>>>>>

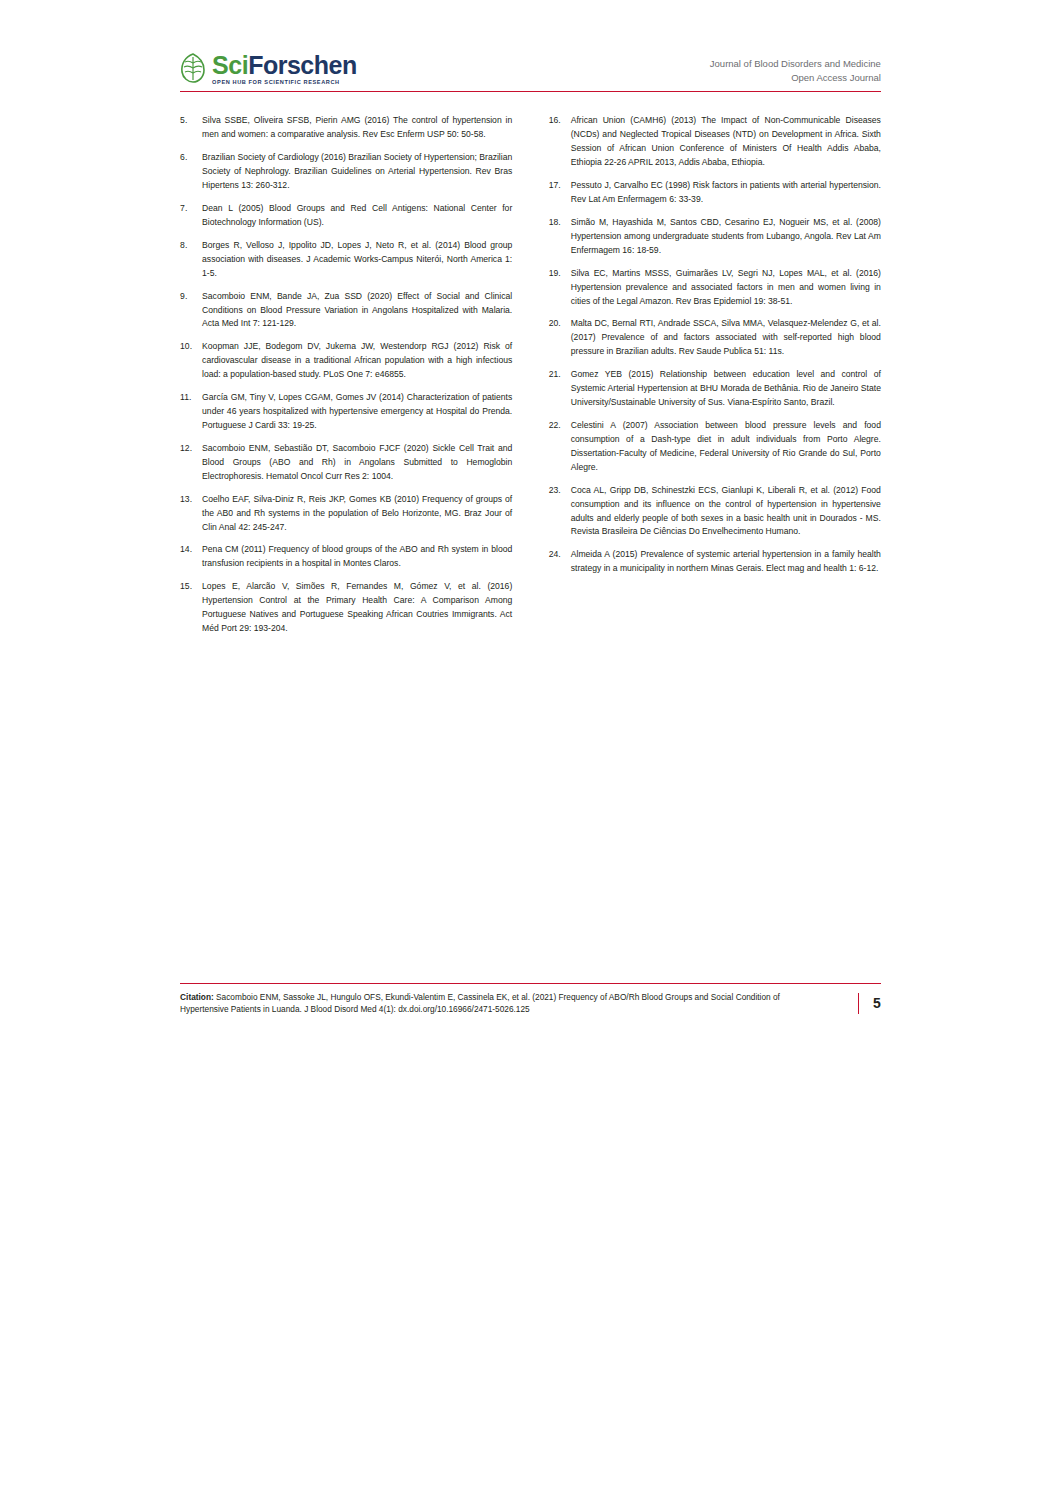Sci Forschen
Open HUB For Scientific Research
Journal of Blood Disorders and Medicine
Open Access Journal
Silva SSBE, Oliveira SFSB, Pierin AMG (2016) The control of hypertension in men and women: a comparative analysis. Rev Esc Enferm USP 50: 50-58.
Brazilian Society of Cardiology (2016) Brazilian Society of Hypertension; Brazilian Society of Nephrology. Brazilian Guidelines on Arterial Hypertension. Rev Bras Hipertens 13: 260-312.
Dean L (2005) Blood Groups and Red Cell Antigens: National Center for Biotechnology Information (US).
Borges R, Velloso J, Ippolito JD, Lopes J, Neto R, et al. (2014) Blood group association with diseases. J Academic Works-Campus Niterói, North America 1: 1-5.
Sacomboio ENM, Bande JA, Zua SSD (2020) Effect of Social and Clinical Conditions on Blood Pressure Variation in Angolans Hospitalized with Malaria. Acta Med Int 7: 121-129.
Koopman JJE, Bodegom DV, Jukema JW, Westendorp RGJ (2012) Risk of cardiovascular disease in a traditional African population with a high infectious load: a population-based study. PLoS One 7: e46855.
García GM, Tiny V, Lopes CGAM, Gomes JV (2014) Characterization of patients under 46 years hospitalized with hypertensive emergency at Hospital do Prenda. Portuguese J Cardi 33: 19-25.
Sacomboio ENM, Sebastião DT, Sacomboio FJCF (2020) Sickle Cell Trait and Blood Groups (ABO and Rh) in Angolans Submitted to Hemoglobin Electrophoresis. Hematol Oncol Curr Res 2: 1004.
Coelho EAF, Silva-Diniz R, Reis JKP, Gomes KB (2010) Frequency of groups of the AB0 and Rh systems in the population of Belo Horizonte, MG. Braz Jour of Clin Anal 42: 245-247.
Pena CM (2011) Frequency of blood groups of the ABO and Rh system in blood transfusion recipients in a hospital in Montes Claros.
Lopes E, Alarcão V, Simões R, Fernandes M, Gómez V, et al. (2016) Hypertension Control at the Primary Health Care: A Comparison Among Portuguese Natives and Portuguese Speaking African Coutries Immigrants. Act Méd Port 29: 193-204.
African Union (CAMH6) (2013) The Impact of Non-Communicable Diseases (NCDs) and Neglected Tropical Diseases (NTD) on Development in Africa. Sixth Session of African Union Conference of Ministers Of Health Addis Ababa, Ethiopia 22-26 APRIL 2013, Addis Ababa, Ethiopia.
Pessuto J, Carvalho EC (1998) Risk factors in patients with arterial hypertension. Rev Lat Am Enfermagem 6: 33-39.
Simão M, Hayashida M, Santos CBD, Cesarino EJ, Nogueir MS, et al. (2008) Hypertension among undergraduate students from Lubango, Angola. Rev Lat Am Enfermagem 16: 18-59.
Silva EC, Martins MSSS, Guimarães LV, Segri NJ, Lopes MAL, et al. (2016) Hypertension prevalence and associated factors in men and women living in cities of the Legal Amazon. Rev Bras Epidemiol 19: 38-51.
Malta DC, Bernal RTI, Andrade SSCA, Silva MMA, Velasquez-Melendez G, et al. (2017) Prevalence of and factors associated with self-reported high blood pressure in Brazilian adults. Rev Saude Publica 51: 11s.
Gomez YEB (2015) Relationship between education level and control of Systemic Arterial Hypertension at BHU Morada de Bethânia. Rio de Janeiro State University/Sustainable University of Sus. Viana-Espírito Santo, Brazil.
Celestini A (2007) Association between blood pressure levels and food consumption of a Dash-type diet in adult individuals from Porto Alegre. Dissertation-Faculty of Medicine, Federal University of Rio Grande do Sul, Porto Alegre.
Coca AL, Gripp DB, Schinestzki ECS, Gianlupi K, Liberali R, et al. (2012) Food consumption and its influence on the control of hypertension in hypertensive adults and elderly people of both sexes in a basic health unit in Dourados - MS. Revista Brasileira De Ciências Do Envelhecimento Humano.
Almeida A (2015) Prevalence of systemic arterial hypertension in a family health strategy in a municipality in northern Minas Gerais. Elect mag and health 1: 6-12.
Citation: Sacomboio ENM, Sassoke JL, Hungulo OFS, Ekundi-Valentim E, Cassinela EK, et al. (2021) Frequency of ABO/Rh Blood Groups and Social Condition of Hypertensive Patients in Luanda. J Blood Disord Med 4(1): dx.doi.org/10.16966/2471-5026.125
5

<<<<<

_What you should do:_ Start with the line above that contains "Sacomboio ENM, Sebastião" and end with the line that contains "Pessuto J, Carvalho". Write out those lines exactly, and only those.

_Response to this exercise:_
Sacomboio ENM, Sebastião DT, Sacomboio FJCF (2020) Sickle Cell Trait and Blood Groups (ABO and Rh) in Angolans Submitted to Hemoglobin Electrophoresis. Hematol Oncol Curr Res 2: 1004.
Coelho EAF, Silva-Diniz R, Reis JKP, Gomes KB (2010) Frequency of groups of the AB0 and Rh systems in the population of Belo Horizonte, MG. Braz Jour of Clin Anal 42: 245-247.
Pena CM (2011) Frequency of blood groups of the ABO and Rh system in blood transfusion recipients in a hospital in Montes Claros.
Lopes E, Alarcão V, Simões R, Fernandes M, Gómez V, et al. (2016) Hypertension Control at the Primary Health Care: A Comparison Among Portuguese Natives and Portuguese Speaking African Coutries Immigrants. Act Méd Port 29: 193-204.
African Union (CAMH6) (2013) The Impact of Non-Communicable Diseases (NCDs) and Neglected Tropical Diseases (NTD) on Development in Africa. Sixth Session of African Union Conference of Ministers Of Health Addis Ababa, Ethiopia 22-26 APRIL 2013, Addis Ababa, Ethiopia.
Pessuto J, Carvalho EC (1998) Risk factors in patients with arterial hypertension. Rev Lat Am Enfermagem 6: 33-39.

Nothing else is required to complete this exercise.